Palestinian-Canadian author, reporter and entrepreneur, Chaker Khazaal is proof that refugees can go on from displacement to incredible achievements. For this he has been named the world’s most inspiring young Arab, according to a new ranking published by Arabian Business on Sunday.
The 28-year-old beat 22-year-old Shamma Al Mazrouei, the youngest ever member of the UAE cabinet, and the country’s first ever Minister of State for Youth Affairs. Al Mazrouei was ranked second, ahead of Saudi entrepreneur Khalid Alkhudair.
The annual ranking reveals the 100 Arabs aged under 40 who are making a significant difference in the world, within their respective fields including science, arts, sport, business and government.
Rounding out the top 10 were: Hassan Al Thawadi (38), Noura Al Kaabi (37), Bader Al Kharafi (38), Fahad Al Rasheed (38), Saif Abou Zaid (33), Ahmad Belhoul (38) and Sultan Al Qassemi (38).
The UAE dominated the list with 23 young Arabs, down from 24 last year. Egypt (15), Lebanon (13), Saudi Arabia (12) and Palestine (10) also scored high.
Khazaal spent his early life living in Bourj El Barajneh, a Palestinian refugee camp in Beirut before emigrating to Canada after winning the Global Leader of Tomorrow Award from York University in Toronto. From there he released his critically acclaimed novel ‘Confessions of a War Child’ in 2013, the first in a thriller-romantic trilogy of fiction inspired by true stories of refugees and war around the world, mainly in the Middle East.
Khazaal also formed a group of professional refugees from around the world, offering them contractual remote employment in e-marketing, graphics, social media management, and different web solutions. Thus, not only has he shone in a personal capacity but he has worked to improve the lives of others refugees.
Meanwhile, eyes are on Al Mazrouei in her new role leading the way for Emirati youth. Only appointed in February, she is expected to help increase their involvement in decision making and represent their interests, which will likely include entrepreneurship and education.

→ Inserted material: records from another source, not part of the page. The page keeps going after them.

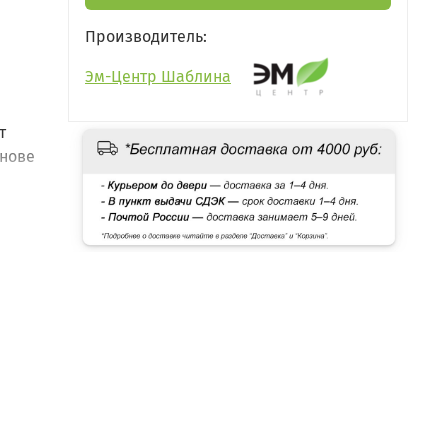
Производитель:
Эм-Центр Шаблина
т
снове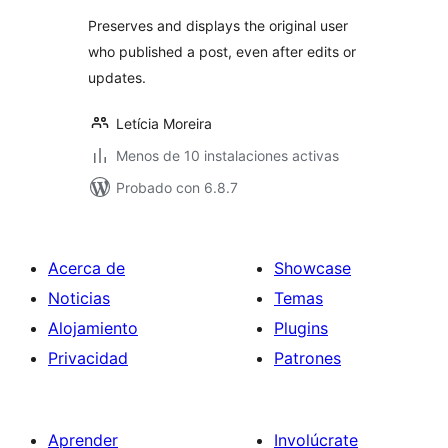
Preserves and displays the original user
who published a post, even after edits or
updates.
Letícia Moreira
Menos de 10 instalaciones activas
Probado con 6.8.7
Acerca de
Showcase
Noticias
Temas
Alojamiento
Plugins
Privacidad
Patrones
Aprender
Involúcrate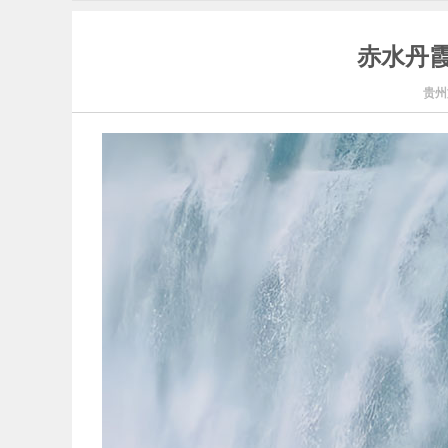
赤水丹霞
贵州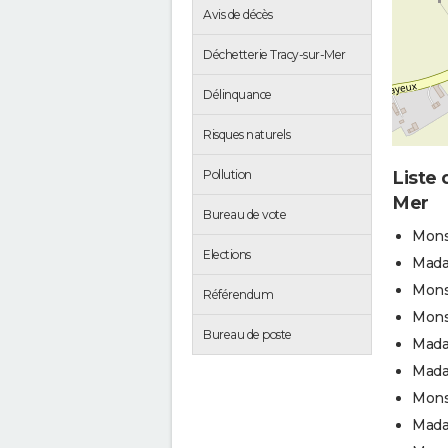
Avis de décès
Déchetterie Tracy-sur-Mer
Délinquance
Risques naturels
Liste 
Pollution
Mer
Bureau de vote
Monsi
Elections
Mada
Mons
Référendum
Mons
Bureau de poste
Mada
Mad
Mons
Mada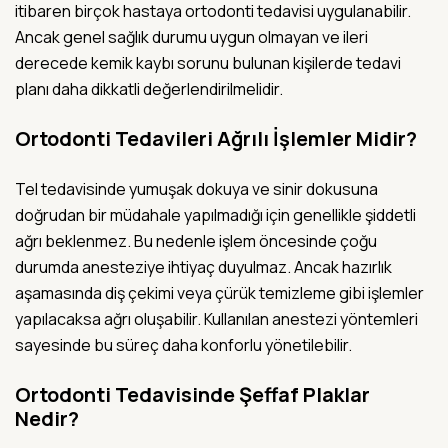
itibaren birçok hastaya ortodonti tedavisi uygulanabilir.
Ancak genel sağlık durumu uygun olmayan ve ileri
derecede kemik kaybı sorunu bulunan kişilerde tedavi
planı daha dikkatli değerlendirilmelidir.
Ortodonti Tedavileri Ağrılı İşlemler Midir?
Tel tedavisinde yumuşak dokuya ve sinir dokusuna
doğrudan bir müdahale yapılmadığı için genellikle şiddetli
ağrı beklenmez. Bu nedenle işlem öncesinde çoğu
durumda anesteziye ihtiyaç duyulmaz. Ancak hazırlık
aşamasında diş çekimi veya çürük temizleme gibi işlemler
yapılacaksa ağrı oluşabilir. Kullanılan anestezi yöntemleri
sayesinde bu süreç daha konforlu yönetilebilir.
Ortodonti Tedavisinde Şeffaf Plaklar
Nedir?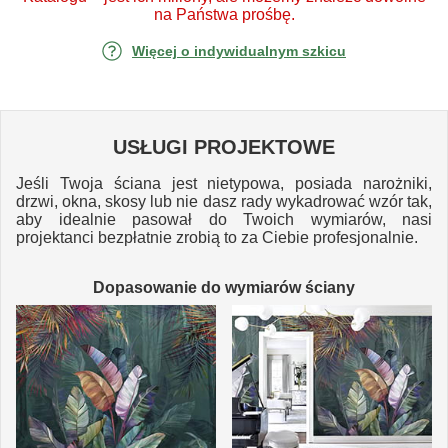
na Państwa prośbę.
Więcej o indywidualnym szkicu
USŁUGI PROJEKTOWE
Jeśli Twoja ściana jest nietypowa, posiada narożniki,
drzwi, okna, skosy lub nie dasz rady wykadrować wzór tak,
aby idealnie pasował do Twoich wymiarów, nasi
projektanci bezpłatnie zrobią to za Ciebie profesjonalnie.
Dopasowanie do wymiarów ściany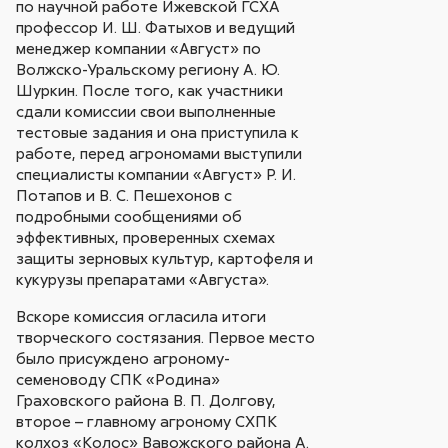
по научной работе Ижевской ГСХА
профессор И. Ш. Фатыхов и ведущий
менеджер компании «Август» по
Волжско-Уральскому региону А. Ю.
Шуркин. После того, как участники
сдали комиссии свои выполненные
тестовые задания и она приступила к
работе, перед агрономами выступили
специалисты компании «Август» Р. И.
Потапов и В. С. Пешехонов с
подробными сообщениями об
эффективных, проверенных схемах
защиты зерновых культур, картофеля и
кукурузы препаратами «Августа».
Вскоре комиссия огласила итоги
творческого состязания. Первое место
было присуждено агроному-
семеноводу СПК «Родина»
Граховского района В. П. Долгову,
второе – главному агроному СХПК
колхоз «Колос» Вавожского района А.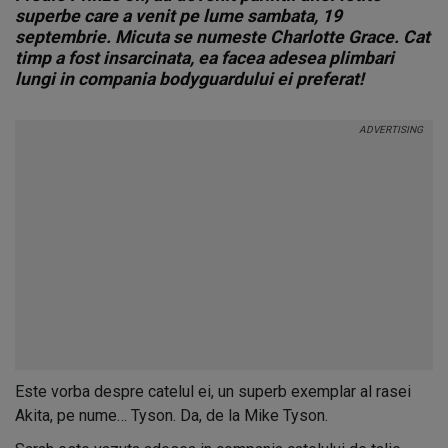
superbe care a venit pe lume sambata, 19
septembrie. Micuta se numeste Charlotte Grace. Cat
timp a fost insarcinata, ea facea adesea plimbari
lungi in compania bodyguardului ei preferat!
Este vorba despre catelul ei, un superb exemplar al rasei
Akita, pe nume… Tyson. Da, de la Mike Tyson.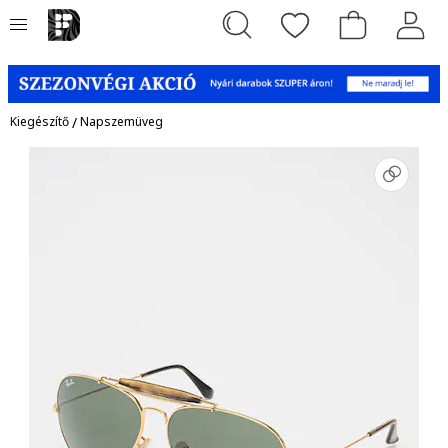
Kiegészítő
/
Napszemüveg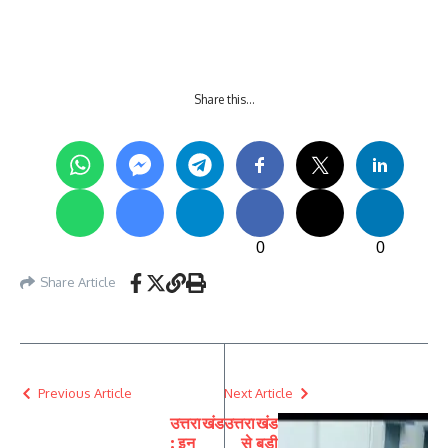
Share this…
0
0
Share Article
Previous Article
Next Article
उत्तराखंड
उत्तराखंड
: इन
से बड़ी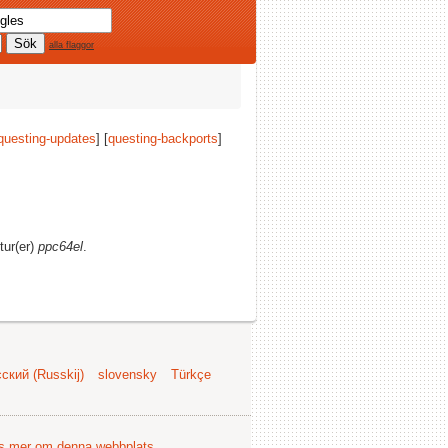
alla flaggor
questing-updates
] [
questing-backports
]
tur(er)
ppc64el
.
ский (Russkij)
slovensky
Türkçe
s mer om denna webbplats
.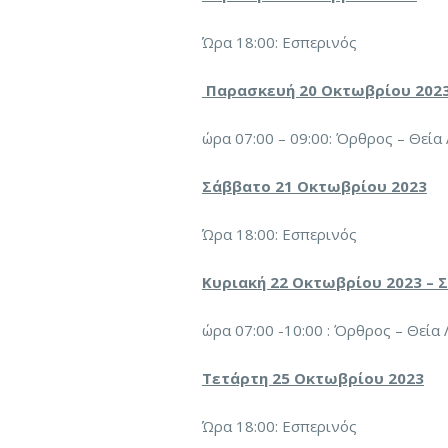
Ώρα 18:00: Εσπερινός
Παρασκευή 20 Οκτωβρίου 2023 –
ώρα 07:00 – 09:00: Όρθρος – Θεία
Σάββατο 21 Οκτωβρίου 2023
Ώρα 18:00: Εσπερινός
Κυριακή 22 Οκτωβρίου 2023 – Σ
ώρα 07:00 -10:00 : Όρθρος – Θεία 
Τετάρτη 25 Οκτωβρίου 2023
Ώρα 18:00: Εσπερινός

Alkhudair is a standout representative of Saudi youth, having given up a comfortable job at auditor KPMG and taken the risk of creating his own company to help others. Glowork focuses on solving female unemployment in Saudi Arabia and he estimates it has now helped more than 26,000 women find direct jobs in the kingdom, while a far greater number have benefitted from access to the firm’s advice and career fairs.
The list does not include royal family members.